Sarcouncil Journal of Multidisciplinary

Sarcouncil Journal of Multidisciplinary

An Open access peer reviewed international Journal
Publication Frequency- Monthly
Publisher Name-SARC Publisher

ISSN Online- 2945-3445
Country of origin- PHILIPPINES
Frequency- 3.6
Language- English

Keywords

Editors

Strengthening U.S. Infrastructure for E-Waste Data Collection and Export Accountability: A Narrative Review

Keywords: Electronic waste, E-waste tracking, Waste manifest, Export of used electronics, Chain of custody, Policy reforms, Data integration.

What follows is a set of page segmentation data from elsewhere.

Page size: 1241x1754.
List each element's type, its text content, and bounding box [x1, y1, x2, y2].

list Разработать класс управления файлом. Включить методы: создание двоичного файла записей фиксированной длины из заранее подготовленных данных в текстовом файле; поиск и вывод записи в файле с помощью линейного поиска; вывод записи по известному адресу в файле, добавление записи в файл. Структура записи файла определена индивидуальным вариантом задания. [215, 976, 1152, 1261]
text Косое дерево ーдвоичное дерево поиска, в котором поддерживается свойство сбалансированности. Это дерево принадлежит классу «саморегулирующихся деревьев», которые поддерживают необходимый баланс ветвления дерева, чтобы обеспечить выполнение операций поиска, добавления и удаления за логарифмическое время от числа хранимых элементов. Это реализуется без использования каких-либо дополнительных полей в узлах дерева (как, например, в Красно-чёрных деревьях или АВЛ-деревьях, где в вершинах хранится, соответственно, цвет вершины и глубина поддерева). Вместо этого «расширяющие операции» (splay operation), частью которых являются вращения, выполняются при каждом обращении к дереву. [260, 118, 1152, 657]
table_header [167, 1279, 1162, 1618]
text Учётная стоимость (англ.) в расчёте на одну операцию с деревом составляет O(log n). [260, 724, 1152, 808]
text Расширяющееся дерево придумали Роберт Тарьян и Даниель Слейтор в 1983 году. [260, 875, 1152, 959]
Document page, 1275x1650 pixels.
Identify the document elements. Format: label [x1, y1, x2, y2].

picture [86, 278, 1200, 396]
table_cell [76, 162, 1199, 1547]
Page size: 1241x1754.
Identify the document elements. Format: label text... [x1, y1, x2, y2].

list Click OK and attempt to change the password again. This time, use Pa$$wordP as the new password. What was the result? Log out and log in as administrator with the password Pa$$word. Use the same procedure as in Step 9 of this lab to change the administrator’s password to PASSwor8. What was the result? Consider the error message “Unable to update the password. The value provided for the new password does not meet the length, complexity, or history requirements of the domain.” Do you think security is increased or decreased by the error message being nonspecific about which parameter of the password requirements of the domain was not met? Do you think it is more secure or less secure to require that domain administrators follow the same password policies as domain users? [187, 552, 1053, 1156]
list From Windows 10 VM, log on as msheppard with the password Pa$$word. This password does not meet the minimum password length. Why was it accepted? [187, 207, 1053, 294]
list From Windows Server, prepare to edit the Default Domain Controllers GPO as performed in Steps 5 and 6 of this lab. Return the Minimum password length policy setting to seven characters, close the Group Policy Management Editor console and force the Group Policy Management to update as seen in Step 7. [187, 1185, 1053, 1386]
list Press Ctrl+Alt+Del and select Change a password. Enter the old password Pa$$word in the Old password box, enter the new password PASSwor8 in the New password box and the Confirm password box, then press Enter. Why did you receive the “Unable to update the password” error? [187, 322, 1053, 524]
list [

Abstract: This review synthesizes U.S. policy and practice on electronic-waste (e-waste) data collection and export accountability, by identifying continuing gaps that enable undocumented transboundary flows and associated environmental-health and equity harms. Drawing on a narrative literature review and comparative policy analysis of sources from 2018 to 2025, the paper maps federal and state roles, existing tracking tools, such as paper and electronic manifests, and voluntary registries, and fragmented data architectures with inconsistent classifications and limited interoperability. Findings reveal regulatory and enforcement weaknesses, misclassification of used electronics, variable state permit regimes, limited customs scrutiny, and operational constraints, including funding shortfalls, uneven IT capacity, and staffing shortages that hinder surveillance and foster export loopholes. The paper proposes a targeted reform package into three actionable clusters (1) Data & Standards, a national e-waste taxonomy and harmonized reporting fields, a mandatory, machine-readable national e-manifest and export-permit system with chain-of-custody, interoperable API-based data architecture. (2) Enforcement & trade controls strengthened customs and port screening, targeted audits, clearer legal definitions to reduce misclassification, and international coordination on export documentation and destination monitoring; and (3) Financing, capacity & equity, expanded Extended Producer Responsibility (EPR) funding, grants and technical assistance for states and small processors, phased implementation with exemptions/assistance, and third-party verification with public dashboards for transparency. A phased implementation roadmap (0–2 years: taxonomy and pilots, 2–5 years: national rollout and customs integration, 5+ years: full interoperability and serialized tracking where feasible) balances traceability, cost, and equity. Limitations stem from the literature-only scope and state-level diversity. Recommended next steps include empirical pilots, rigorous cost–benefit studies for serialization or blockchain, longitudinal export monitoring, and comparative analyses with EU and Asian models to inform adaptive and equitable policy design. Collectively, these measures aim to reduce harmful exports, protect vulnerable communities, and provide actionable guidance for policymakers and practitioners.